VW Community Organization Engagement PolicyView
The United Auto Workers local in Chattanooga has met a level of support that for the first time will enable it to start biweekly face-to-face meetings with Volkswagen officials at the factory.
VW said Monday that UAW Local 42 has signed up at least 45 percent of the plant's rank-and-file workforce, a number verified by an independent auditor hired by the automaker. The number triggers new rights for the union, giving the UAW its strongest foothold yet in the Chattanooga plant.
The next step is to have VW officially recognize the UAW, said Gary Casteel, the union's secretary-treasurer.
"In the initial conversations, the local union will remind human resources and the Chattanooga Executive Committee of the mutually agreed-upon commitments that were made by Volkswagen and the UAW last spring in Germany. Among those commitments -- Volkswagen will recognize the UAW as the representative of our members," he said.
Casteel said UAW officials think Volkswagen "made this commitment in good faith and we believe the company will honor this commitment."
However, a rival group seeking VW's recognition said the automaker appears to be picking sides and favoring the UAW, and the company may be violating the National Labor Relations Act.
"A company can't give improper benefits to a union," said Chattanooga attorney Maury Nicely, who is working with the American Council of Employees. "In a situation like this with competing labor organizations, the company has to be careful not to give out a benefit that is unduly advantageous to one side or another."
ACE has sent a letter to Christian Koch, who heads VW's operations in Chattanooga, expressing its concerns over what it called "the unfair implementation" of a new community organization engagement policy unveiled about a month ago. The policy set guidelines for dialogue between the company and labor groups.
VW said in a statement Monday that the company will reach out to the UAW in the near future to start the discussion about the opportunities available to it under the policy.
The automaker said the UAW has reached the highest of three membership levels by gaining the signatures of at least 45 percent of the plant's eligible work force. It said the union can meet biweekly with the plant's executive committee and human resources office.
Also, the UAW can reserve and utilize on-site locations for meetings on nonwork time with staff and/or employees as reasonably needed, according to VW.
Casteel said UAW officials appreciated VW's timely response in verifying the membership level, which he stated exceeds a majority of workers at the plant. The UAW submitted its names a few weeks ago.
"Looking ahead, a cornerstone of Volkswagen's business model is employee representation and participation in the Global Group Works Council," Casteel said. "Until now, Chattanooga has been the only plant not represented on the Global Group Works Council. Chattanooga finally takes part in the Volkswagen philosophy and culture."
He said the local union will present the plant management with a September letter of intent in which the VW Global Group Works Council expressed its desire for the factory to be a UAW-represented facility.
"With this in mind, we will be working toward the process of collective bargaining with the company," Casteel said.
Mike Cantrell, the local's president and a VW employee, said his primary purpose is to gain recognition from VW.

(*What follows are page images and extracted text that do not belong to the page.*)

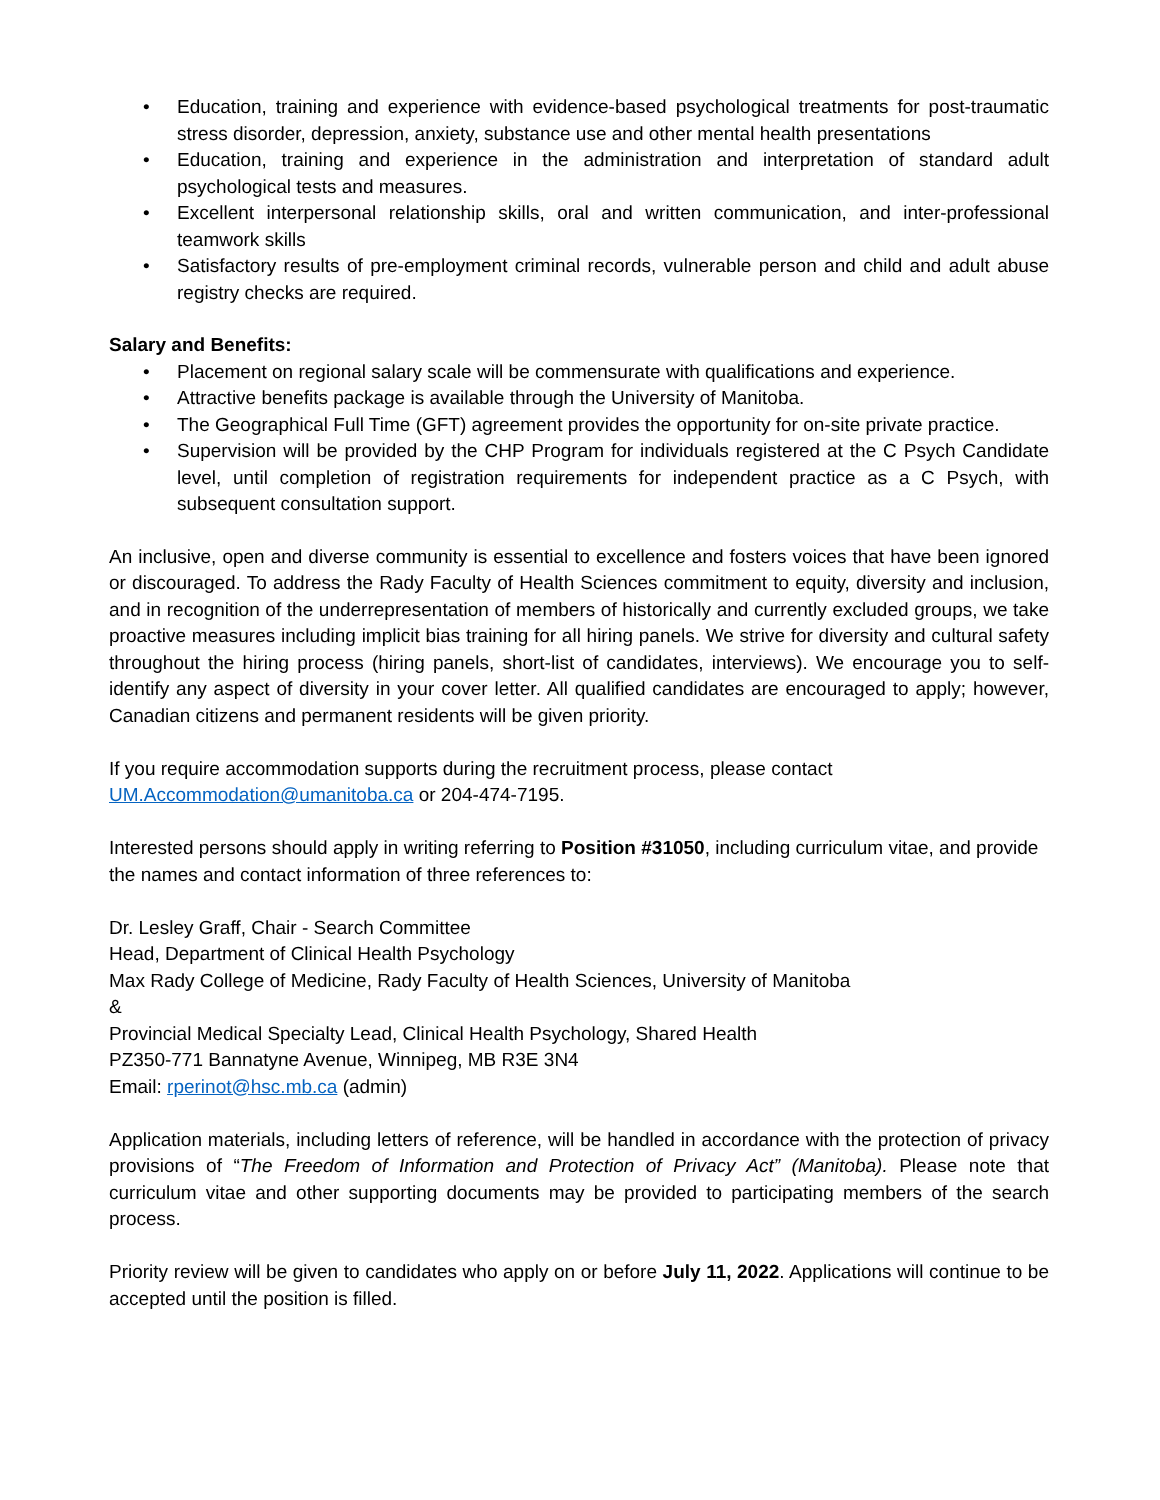• Education, training and experience with evidence-based psychological treatments for post-traumatic stress disorder, depression, anxiety, substance use and other mental health presentations
• Education, training and experience in the administration and interpretation of standard adult psychological tests and measures.
• Excellent interpersonal relationship skills, oral and written communication, and inter-professional teamwork skills
• Satisfactory results of pre-employment criminal records, vulnerable person and child and adult abuse registry checks are required.
Salary and Benefits:
• Placement on regional salary scale will be commensurate with qualifications and experience.
• Attractive benefits package is available through the University of Manitoba.
• The Geographical Full Time (GFT) agreement provides the opportunity for on-site private practice.
• Supervision will be provided by the CHP Program for individuals registered at the C Psych Candidate level, until completion of registration requirements for independent practice as a C Psych, with subsequent consultation support.
An inclusive, open and diverse community is essential to excellence and fosters voices that have been ignored or discouraged. To address the Rady Faculty of Health Sciences commitment to equity, diversity and inclusion, and in recognition of the underrepresentation of members of historically and currently excluded groups, we take proactive measures including implicit bias training for all hiring panels. We strive for diversity and cultural safety throughout the hiring process (hiring panels, short-list of candidates, interviews). We encourage you to self-identify any aspect of diversity in your cover letter. All qualified candidates are encouraged to apply; however, Canadian citizens and permanent residents will be given priority.
If you require accommodation supports during the recruitment process, please contact
UM.Accommodation@umanitoba.ca or 204-474-7195.
Interested persons should apply in writing referring to Position #31050, including curriculum vitae, and provide the names and contact information of three references to:
Dr. Lesley Graff, Chair - Search Committee
Head, Department of Clinical Health Psychology
Max Rady College of Medicine, Rady Faculty of Health Sciences, University of Manitoba
&
Provincial Medical Specialty Lead, Clinical Health Psychology, Shared Health
PZ350-771 Bannatyne Avenue, Winnipeg, MB R3E 3N4
Email: rperinot@hsc.mb.ca (admin)
Application materials, including letters of reference, will be handled in accordance with the protection of privacy provisions of “The Freedom of Information and Protection of Privacy Act” (Manitoba). Please note that curriculum vitae and other supporting documents may be provided to participating members of the search process.
Priority review will be given to candidates who apply on or before July 11, 2022. Applications will continue to be accepted until the position is filled.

"That's the goal ... so we can start bargaining," he said.
Cantrell said he plans to have meetings with his members, get their concerns and take those forward.
In terms of discussing money with VW officials, he said that's not something he assumes will be one of the topics. But, Cantrell said, that may come up under collective bargaining.
Sean Moss, ACE's interim president and a VW worker, said the automaker is moving forward with a process that's not fair to ACE, citing the verification of "invalid signatures," including those that were obtained by the UAW before the policy's announcement.
"Authorization cards which predate the policy could not have been obtained by the UAW as support for engagement under the terms of that policy," said Moss. He said only cards that were signed after the implementation of the policy should be allowed.
He said if outdated or revoked authorization cards are allowed to count, "the natural conclusion would be that members of VW management and the UAW have been colluding to undermine the voice of the majority of VW-Chattanooga employees."
In February, the UAW lost a vote to organize the plant's workers by 712 to 626.
Nicely said VW has refused to provide ACE with a basic list of those employees eligible for representation under the policy, something it provided to the UAW long ago.
Cantrell said both groups have gotten the same opportunity under VW's new policy.
"We learned the same requirements at the same time," he said. "I had to find out what was required. We went by the guidelines. We submitted the information in the proper order it was to be submitted."
Nicely said he believes VW would have to wait a year from last February's election to provide recognition to the UAW.
"Recognition means you're the exclusive representative of employees. No other entity can act as their representative," he said.
Nicely wouldn't say how many members ACE has or when it might submit names to VW for verification.
"We continue to get cards," he said. Nicely said a group can submit names only once every six months, and there's a discussion about whether ACE should try to get all the names it can before it makes a submission.